Extend the question-and-answer passage on plesiosaur social behavior, starting right after its last sentence.

- [Extracted text]:
-- -- --

A: If these animals moved in groups – or found themselves in groups fortuitously or incidentally – then co-operative hunting of a sort is plausible, since even animals that don't live together will co-operate to herd or cluster prey. I’m not sure I’d want to call this pack-hunting, but social hunting of a sort seems plausible and perhaps likely. Imagine benthic-foraging plesiosaurs flushing prey towards others, or a group of them hemming prey in, and moving together so that the prey gets bunched up. There’s no direct fossil evidence for this, but the fact that some living crocodylians practise co-operation (Gans 1989, Yamashita 1991, King et al. 1998) provides an analogy.
Q: Do you think juvenile plesiosaurs stayed with their parents? Could these animals have lived in family groups, or pods?
A: The pregnant polycotylid described by O’Keefe & Chiappe (2011) shows that baby plesiosaurs were enormous relative to their mothers (as in, more than 33% the mother's length). Enormous babies indicate substantial maternal investment, and – in living reptiles – are suggestive of parental care, and also such things as kin recognition and strong social bonds. The giant polycotylid baby actually suggests that plesiosaurs practised extended parental care, with babies staying with their mothers for a long time: as in, months to years. I emphasise that this is speculative, and that what went for polycotylids might not have worked for Cryptoclidus too.
Q: Assuming that parental care was at play, would an adult have defended a juvenile from predators? If so, how?
A: If there's a strong bond between a mother and her baby, then, yes, I should imagine that the mother would defend her baby from attackers. Firstly, the juvenile might well travel close to the mother’s body so as to be concealed from predators (as occurs in whales). Sharks and mid-sized pliosaurs that came to attack the baby could well have received nasty flipper-smacks from the mother. When it comes to the danger posed by giant pliosaur predators, however, I suppose fast retreat would be the only way of escaping. If that’s so, we have to wonder whether babies could swim as fast as adults.

-- -- --

- [Dataset]:
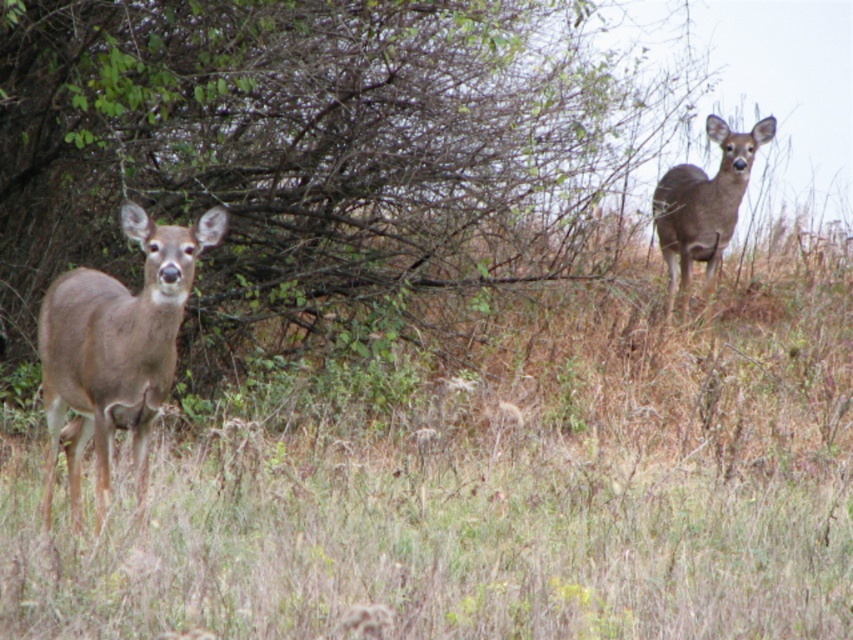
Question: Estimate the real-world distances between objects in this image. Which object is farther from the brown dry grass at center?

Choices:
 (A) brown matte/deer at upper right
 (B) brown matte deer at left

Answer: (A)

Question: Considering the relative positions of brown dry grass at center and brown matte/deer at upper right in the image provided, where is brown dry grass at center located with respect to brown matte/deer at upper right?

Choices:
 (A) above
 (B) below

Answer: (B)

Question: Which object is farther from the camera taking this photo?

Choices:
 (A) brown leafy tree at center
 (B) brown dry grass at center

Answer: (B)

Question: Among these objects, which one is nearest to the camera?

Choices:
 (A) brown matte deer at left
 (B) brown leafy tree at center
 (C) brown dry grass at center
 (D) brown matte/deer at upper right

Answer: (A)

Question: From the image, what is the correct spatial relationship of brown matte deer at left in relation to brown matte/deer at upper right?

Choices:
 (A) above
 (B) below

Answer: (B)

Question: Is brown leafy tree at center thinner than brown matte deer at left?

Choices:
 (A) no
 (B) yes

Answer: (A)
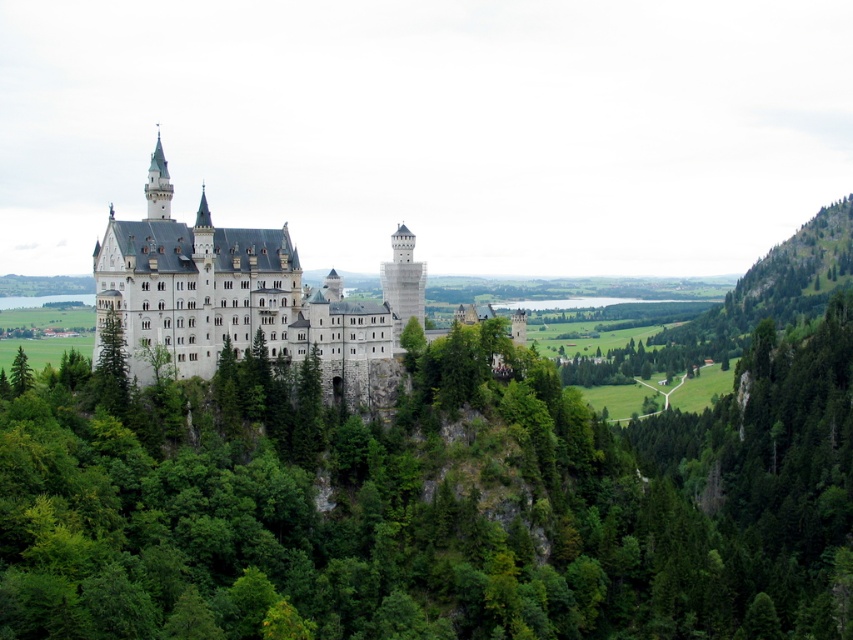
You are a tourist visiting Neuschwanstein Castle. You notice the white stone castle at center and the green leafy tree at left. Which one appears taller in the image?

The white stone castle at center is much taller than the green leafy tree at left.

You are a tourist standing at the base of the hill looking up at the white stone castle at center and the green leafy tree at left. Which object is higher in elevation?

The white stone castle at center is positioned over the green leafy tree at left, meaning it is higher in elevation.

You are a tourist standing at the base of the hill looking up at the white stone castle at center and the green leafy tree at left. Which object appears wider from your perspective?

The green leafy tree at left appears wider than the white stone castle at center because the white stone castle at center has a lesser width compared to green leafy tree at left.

-- -- --

- [Result]:
Q: What do you think about the possibility that these animals might have intentionally beached for safety or escape, like walruses or seals or penguins?
A: I’m inclined to think that adult Cryptoclidus were too large to be able to fully leave the water. In fact, I reckon that plesiosaurs as a whole lack features that might permit terrestrial locomotion. If there are social bonds between juveniles and adults, you wouldn’t expect a juvenile to self-beach while its mother stayed in the water. Like most people who have expressed an interest in this area, I consider it possible, however, that plesiosaurs could self-beach in the way that some killer whales, bottlenose dolphins and wels catfish do: in other words, perhaps some pliosaurs might have self-beached in order to grab prey from the water’s edge. But there’s nothing about Cryptoclidus here that makes it different from a pliosaur: if a Cryptoclidus could self-beach to escape a pliosaur, I would think that the pliosaur could self-beach in the same way.
Q: Do you think Cryptoclidus might have eaten ammonites?
A: I don’t think Cryptoclidus has the right sort of teeth or jaws to do much damage to an ammonite, but I suppose it could grab at the tentacles and maybe attack the soft parts in general if they were protruding. Of course, that all depends on what ammonites looked like when alive (there being a few competing ideas).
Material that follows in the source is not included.